Sexta-feira, 09 de maio de 2025

Vírus “zumbis”: quais os riscos à saúde dos agentes que estão acordando após 50 mil anos com o aquecimento do planeta?

Acampar durante duas semanas nas margens lamacentas e infestadas de mosquitos do rio Kolyma, na Rússia, pode não parecer a mais luxuosa das viagens de trabalho. Mas é um sacrifício que o virologista Jean-Michel Claverie estava disposto a fazer para descobrir a verdade sobre os vírus zombies – mais um risco que as alterações climáticas representam para a saúde pública.

As suas descobertas lançam luz sobre a sombria realidade do aquecimento global, à medida que este descongela solos que estavam congelados há milênios. Claverie, 73 anos, passou mais de uma década estudando vírus “gigantes”, incluindo aqueles com quase 50 mil anos encontrados nas profundezas das camadas do permafrost da Sibéria.

Com o planeta já 1,2°C mais quente do que nos tempos pré-industriais, os cientistas preveem que o Ártico poderá ficar sem gelo nos verões até 2030. As preocupações de que o clima mais quente irá libertar gases com efeito de estufa retidos, como o metano, na atmosfera, à medida que o permafrost da região derrete, foram bem documentadas, mas os agentes patogênicos latentes são um perigo menos explorado. No ano passado, a equipe de Claverie publicou uma investigação que mostrava que tinham extraído vários vírus antigos do permafrost siberiano, todos eles infecciosos.

Ainda estão surgindo formas pelas quais isso pode representar uma ameaça. Uma onda de calor na Sibéria no verão de 2016 ativou esporos de antraz, causando dezenas de infecções, matando uma criança e milhares de renas. Em Julho deste ano, uma equipe separada de cientistas publicou descobertas que mostram que mesmo organismos multicelulares poderiam sobreviver às condições do permafrost em um estado metabólico inativo, chamado criptobiose. Eles reanimaram com sucesso uma lombriga de 46 mil anos do permafrost siberiano, apenas reidratando-a.

Durante anos, as agências de saúde globais e os governos têm monitorizado doenças infecciosas desconhecidas contra as quais os humanos não teriam imunidade nem terapias medicamentosas.
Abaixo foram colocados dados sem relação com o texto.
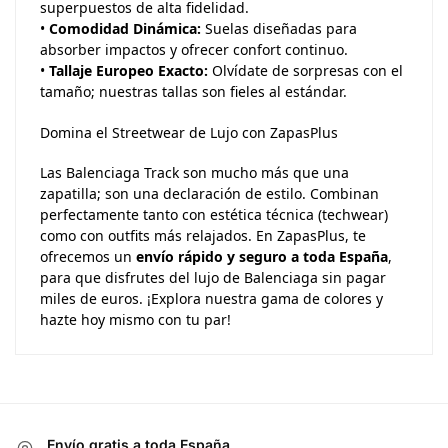
superpuestos de alta fidelidad.
•
Comodidad Dinámica:
Suelas diseñadas para
absorber impactos y ofrecer confort continuo.
•
Tallaje Europeo Exacto:
Olvídate de sorpresas con el
tamaño; nuestras tallas son fieles al estándar.
Domina el Streetwear de Lujo con ZapasPlus
Las Balenciaga Track son mucho más que una
zapatilla; son una declaración de estilo. Combinan
perfectamente tanto con estética técnica (techwear)
como con outfits más relajados. En ZapasPlus, te
ofrecemos un
envío rápido y seguro a toda España
,
para que disfrutes del lujo de Balenciaga sin pagar
miles de euros. ¡Explora nuestra gama de colores y
hazte hoy mismo con tu par!
Envío gratis a toda España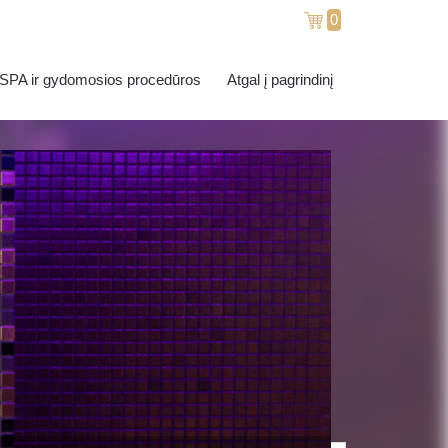
0
SPA ir gydomosios procedūros
Atgal į pagrindinį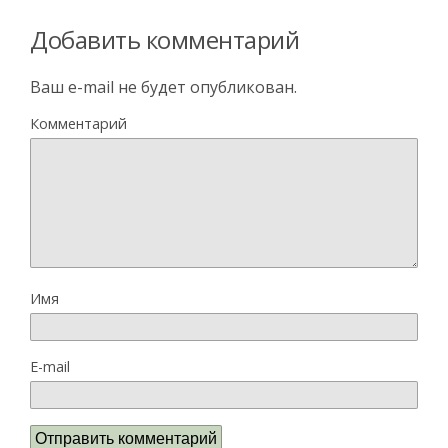
Добавить комментарий
Ваш e-mail не будет опубликован.
Комментарий
Имя
E-mail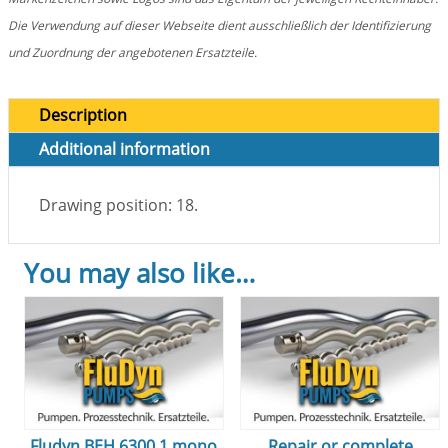
Die Verwendung auf dieser Webseite dient ausschließlich der Identifizierung
und Zuordnung der angebotenen Ersatzteile.
Description
Additional information
Drawing position: 18.
You may also like…
Fludyn BEH 6300.1 mono
Repair or complete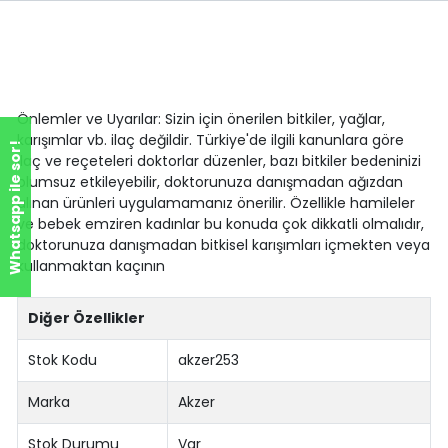
Önlemler ve Uyarılar: Sizin için önerilen bitkiler, yağlar,
karışımlar vb. ilaç değildir. Türkiye'de ilgili kanunlara göre
Whatsapp ile sor!
ilaç ve reçeteleri doktorlar düzenler, bazı bitkiler bedeninizi
olumsuz etkileyebilir, doktorunuza danışmadan ağızdan
alınan ürünleri uygulamamanız önerilir. Özellikle hamileler
ve bebek emziren kadınlar bu konuda çok dikkatli olmalıdır,
doktorunuza danışmadan bitkisel karışımları içmekten veya
kullanmaktan kaçının
Diğer Özellikler
Stok Kodu
akzer253
Marka
Akzer
Stok Durumu
Var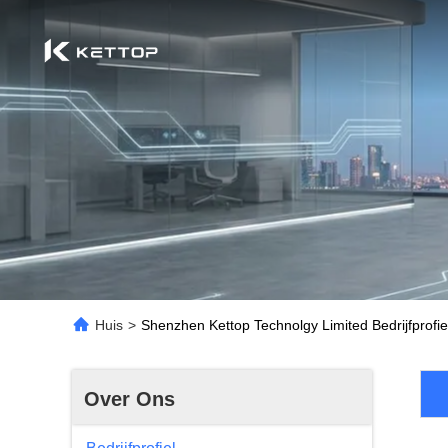
Huis
>
Shenzhen Kettop Technolgy Limited Bedrijfprofie
Over Ons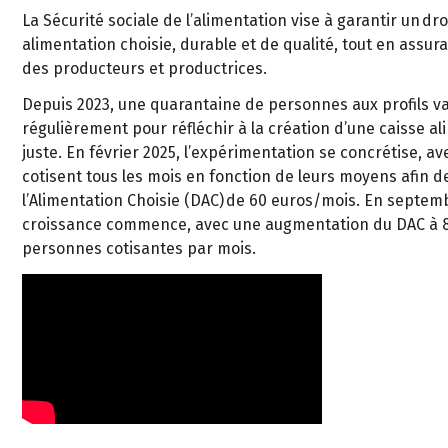
La Sécurité sociale de l’alimentation vise à garantir un dro
alimentation choisie, durable et de qualité, tout en assu
des producteurs et productrices.
Depuis 2023, une quarantaine de personnes aux profils va
régulièrement pour réfléchir à la création d’une caisse a
juste. En février 2025, l’expérimentation se concrétise, a
cotisent tous les mois en fonction de leurs moyens afin de
l’Alimentation Choisie (DAC) de 60 euros/mois. En septem
croissance commence, avec une augmentation du DAC à 80
personnes cotisantes par mois.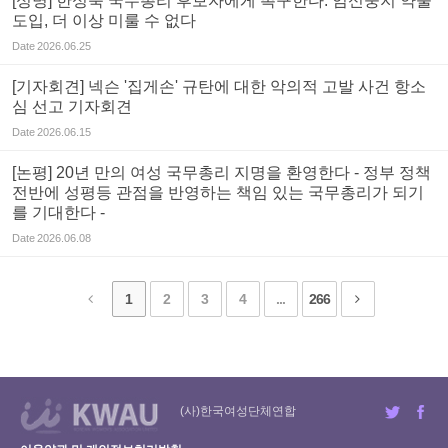
[성명] 한성숙 국무총리 후보자에게 촉구한다: 임신중지 약물
도입, 더 이상 미룰 수 없다
Date
2026.06.25
[기자회견] 넥슨 '집게손' 규탄에 대한 악의적 고발 사건 항소
심 선고 기자회견
Date
2026.06.15
[논평] 20년 만의 여성 국무총리 지명을 환영한다 - 정부 정책
전반에 성평등 관점을 반영하는 책임 있는 국무총리가 되기
를 기대한다 -
Date
2026.06.08
1
2
3
4
...
266
(사)한국여성단체연합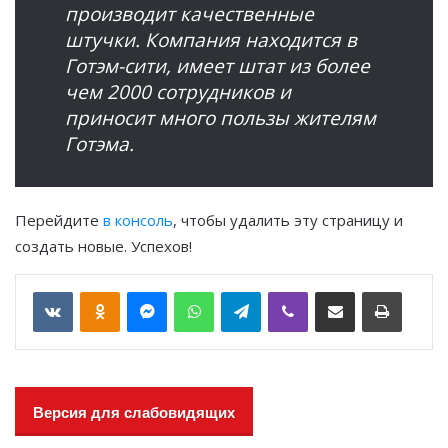
производит качественные
штучки. Компания находится в
Готэм-сити, имеет штат из более
чем 2000 сотрудников и
приносит много пользы жителям
Готэма.
Перейдите
в консоль
, чтобы удалить эту страницу и
создать новые. Успехов!
VKontakte
Odnoklassniki
Messenger
WhatsApp
Telegram
Viber
Отправить по email
Печать
Версия для слабовидящих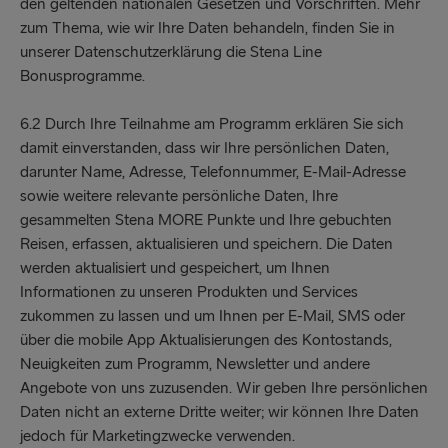
den geltenden nationalen Gesetzen und Vorschriften. Mehr
zum Thema, wie wir Ihre Daten behandeln, finden Sie in
unserer Datenschutzerklärung die Stena Line
Bonusprogramme.
6.2 Durch Ihre Teilnahme am Programm erklären Sie sich
damit einverstanden, dass wir Ihre persönlichen Daten,
darunter Name, Adresse, Telefonnummer, E-Mail-Adresse
sowie weitere relevante persönliche Daten, Ihre
gesammelten Stena MORE Punkte und Ihre gebuchten
Reisen, erfassen, aktualisieren und speichern. Die Daten
werden aktualisiert und gespeichert, um Ihnen
Informationen zu unseren Produkten und Services
zukommen zu lassen und um Ihnen per E-Mail, SMS oder
über die mobile App Aktualisierungen des Kontostands,
Neuigkeiten zum Programm, Newsletter und andere
Angebote von uns zuzusenden. Wir geben Ihre persönlichen
Daten nicht an externe Dritte weiter; wir können Ihre Daten
jedoch für Marketingzwecke verwenden.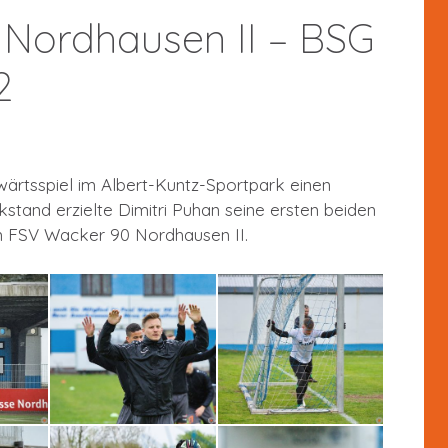
Nordhausen II – BSG
2
ärtsspiel im Albert-Kuntz-Sportpark einen
stand erzielte Dimitri Puhan seine ersten beiden
eim FSV Wacker 90 Nordhausen II.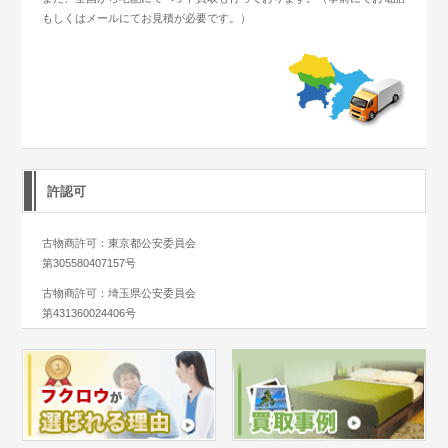
もしくはメールにてお見積が必要です。）
許認可
古物商許可：東京都公安委員会
第305580407157号
古物商許可：埼玉県公安委員会
第431360024406号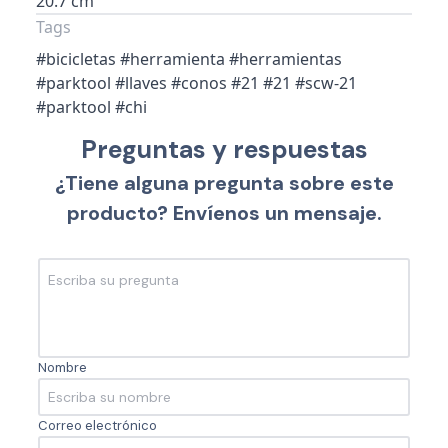
20.7 cm
Tags
#bicicletas #herramienta #herramientas
#parktool #llaves #conos #21 #21 #scw-21
#parktool #chi
Preguntas y respuestas
¿Tiene alguna pregunta sobre este
producto? Envíenos un mensaje.
Nombre
Correo electrónico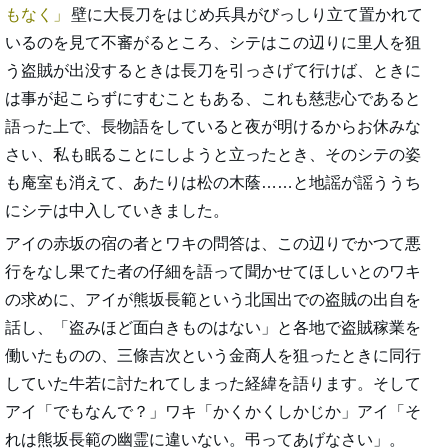
もなく
壁に大長刀をはじめ兵具がびっしり立て置かれて
いるのを見て不審がるところ、シテはこの辺りに里人を狙
う盗賊が出没するときは長刀を引っさげて行けば、ときに
は事が起こらずにすむこともある、これも慈悲心であると
語った上で、長物語をしていると夜が明けるからお休みな
さい、私も眠ることにしようと立ったとき、そのシテの姿
も庵室も消えて、あたりは松の木蔭……と地謡が謡ううち
にシテは中入していきました。
アイの赤坂の宿の者とワキの問答は、この辺りでかつて悪
行をなし果てた者の仔細を語って聞かせてほしいとのワキ
の求めに、アイが熊坂長範という北国出での盗賊の出自を
話し、「盗みほど面白きものはない」と各地で盗賊稼業を
働いたものの、三條吉次という金商人を狙ったときに同行
していた牛若に討たれてしまった経緯を語ります。そして
アイ「でもなんで？」ワキ「かくかくしかじか」アイ「そ
れは熊坂長範の幽霊に違いない。弔ってあげなさい」。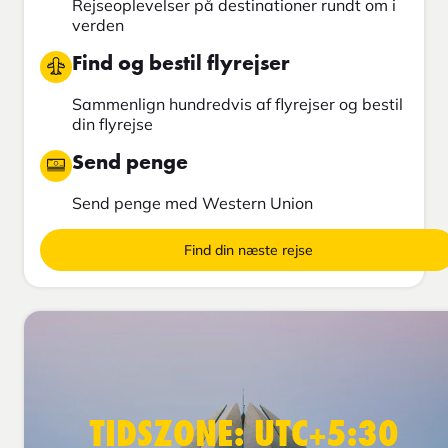
Rejseoplevelser på destinationer rundt om i
verden
Find og bestil flyrejser
Sammenlign hundredvis af flyrejser og bestil
din flyrejse
Send penge
Send penge med Western Union
Find din næste rejse
TIDSZONE: UTC+5:30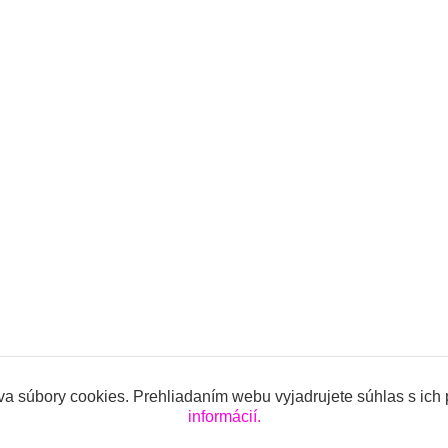
a súbory cookies. Prehliadaním webu vyjadrujete súhlas s ich
informácií.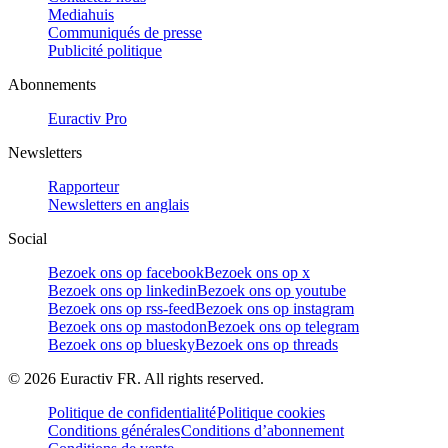
Mediahuis
Communiqués de presse
Publicité politique
Abonnements
Euractiv Pro
Newsletters
Rapporteur
Newsletters en anglais
Social
Bezoek ons op facebook
Bezoek ons op x
Bezoek ons op linkedin
Bezoek ons op youtube
Bezoek ons op rss-feed
Bezoek ons op instagram
Bezoek ons op mastodon
Bezoek ons op telegram
Bezoek ons op bluesky
Bezoek ons op threads
©
2026
Euractiv FR. All rights reserved.
Politique de confidentialité
Politique cookies
Conditions générales
Conditions d’abonnement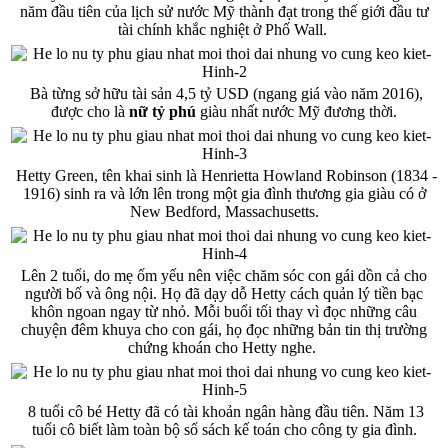
năm đầu tiên của lịch sử nước Mỹ thành đạt trong thế giới đầu tư
tài chính khắc nghiệt ở Phố Wall.
Bà từng sở hữu tài sản 4,5 tỷ USD (ngang giá vào năm 2016),
được cho là
nữ tỷ phú
giàu nhất nước Mỹ đương thời.
Hetty Green, tên khai sinh là Henrietta Howland Robinson (1834 -
1916) sinh ra và lớn lên trong một gia đình thương gia giàu có ở
New Bedford, Massachusetts.
Lên 2 tuổi, do mẹ ốm yếu nên việc chăm sóc con gái dồn cả cho
người bố và ông nội. Họ đã dạy dỗ Hetty cách quản lý tiền bạc
khôn ngoan ngay từ nhỏ. Mỗi buổi tối thay vì đọc những câu
chuyện đêm khuya cho con gái, họ đọc những bản tin thị trường
chứng khoán cho Hetty nghe.
8 tuổi cô bé Hetty đã có tài khoản ngân hàng đầu tiên. Năm 13
tuổi cô biết làm toàn bộ sổ sách kế toán cho công ty gia đình.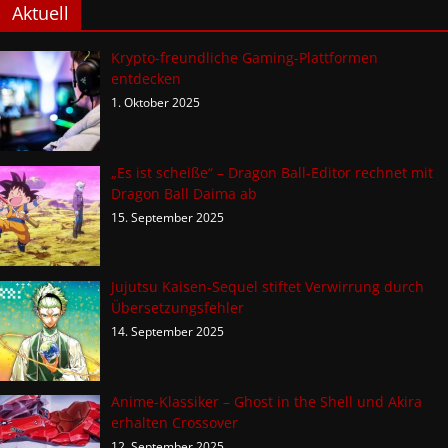
Aktuell
Krypto-freundliche Gaming-Plattformen
entdecken
1. Oktober 2025
„Es ist scheiße“ – Dragon Ball-Editor rechnet mit
Dragon Ball Daima ab
15. September 2025
Jujutsu Kaisen-Sequel stiftet Verwirrung durch
Übersetzungsfehler
14. September 2025
Anime-Klassiker – Ghost in the Shell und Akira
erhalten Crossover
12. September 2025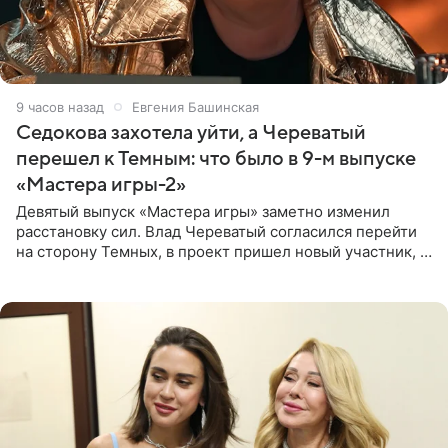
9 часов назад
Евгения Башинская
Седокова захотела уйти, а Череватый
перешел к Темным: что было в 9-м выпуске
«Мастера игры-2»
Девятый выпуск «Мастера игры» заметно изменил
расстановку сил. Влад Череватый согласился перейти
на сторону Темных, в проект пришел новый участник, а
Курбан Омаров и Анна Седокова оказались под таким
давлением.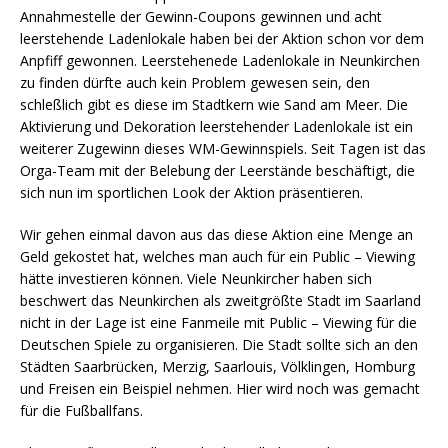
Annahmestelle der Gewinn-Coupons gewinnen und acht
leerstehende Ladenlokale haben bei der Aktion schon vor dem
Anpfiff gewonnen. Leerstehenede Ladenlokale in Neunkirchen
zu finden dürfte auch kein Problem gewesen sein, den
schleßlich gibt es diese im Stadtkern wie Sand am Meer. Die
Aktivierung und Dekoration leerstehender Ladenlokale ist ein
weiterer Zugewinn dieses WM-Gewinnspiels. Seit Tagen ist das
Orga-Team mit der Belebung der Leerstände beschäftigt, die
sich nun im sportlichen Look der Aktion präsentieren.
Wir gehen einmal davon aus das diese Aktion eine Menge an
Geld gekostet hat, welches man auch für ein Public – Viewing
hätte investieren können. Viele Neunkircher haben sich
beschwert das Neunkirchen als zweitgrößte Stadt im Saarland
nicht in der Lage ist eine Fanmeile mit Public – Viewing für die
Deutschen Spiele zu organisieren. Die Stadt sollte sich an den
Städten Saarbrücken, Merzig, Saarlouis, Völklingen, Homburg
und Freisen ein Beispiel nehmen. Hier wird noch was gemacht
für die Fußballfans.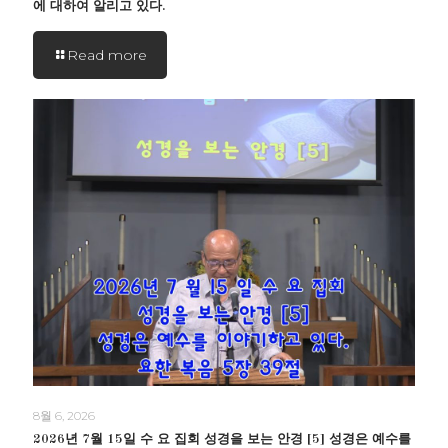
에 대하여 알리고 있다.
Read more
8월 6, 2026
2026년 7월 15일 수 요 집회 성경을 보는 안경 [5] 성경은 예수를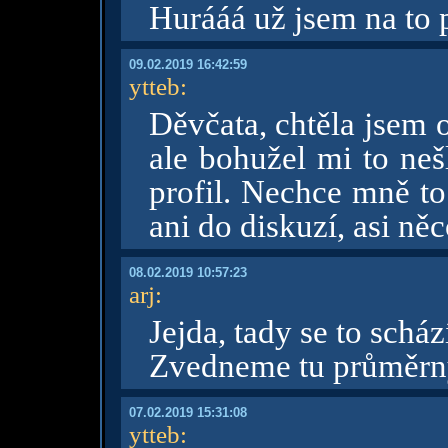
Hurááá už jsem na to p
09.02.2019 16:42:59
ytteb
:
Děvčata, chtěla jsem 
ale bohužel mi to nešl
profil. Nechce mně to
ani do diskuzí, asi ně
08.02.2019 10:57:23
arj
:
Jejda, tady se to scház
Zvedneme tu průměrn
07.02.2019 15:31:08
ytteb
:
A Organização Mundial da Saúde adicionou em 2017 uma “Doença X” genérica a uma lista de agentes patogênicos considerados de alta prioridade para investigação e para os quais pretende desenvolver um roteiro para prevenir ou conter uma epidemia. Desde que a pandemia de Covid-19 fechou o mundo durante meses, os esforços apenas se intensificaram.

Claverie mostrou pela primeira vez que vírus “vivos” poderiam ser extraídos do permafrost siberiano e revividos com sucesso em 2014. Por razões de segurança, sua pesquisa se concentrou apenas em vírus capazes de infectar amebas, que estão suficientemente distantes da espécie humana para evitar qualquer risco de contaminação inadvertida, mas ele sentiu que a escala da ameaça à saúde pública que as descobertas indicaram foi subestimada ou erroneamente considerada uma raridade.

Assim, em 2019, a sua equipe isolou 13 novos vírus, incluindo um congelado debaixo de um lago há mais de 48.500 anos, a partir de sete amostras diferentes do antigo permafrost siberiano. Ao publicar as descobertas num estudo de 2022, ele enfatizou que uma infecção viral de um patógeno antigo e desconhecido em humanos, animais ou plantas poderia ter efeitos potencialmente “desastrosos”.

O permafrost, solo que já foi repleto de vida animal, oferece as condições perfeitas para a preservação da matéria orgânica: é natural, escuro, desprovido de oxigênio e permite muito pouca atividade química. Na Sibéria, pode atingir até um quilômetro de profundidade – o único lugar no mundo onde o permafrost desce tão longe – e cobre cerca de dois terços do território russo. Descobriu-se que apenas um grama abriga milhares de espécies de micróbios adormecidos, de acordo com um artigo publicado na revista Nature em 2021.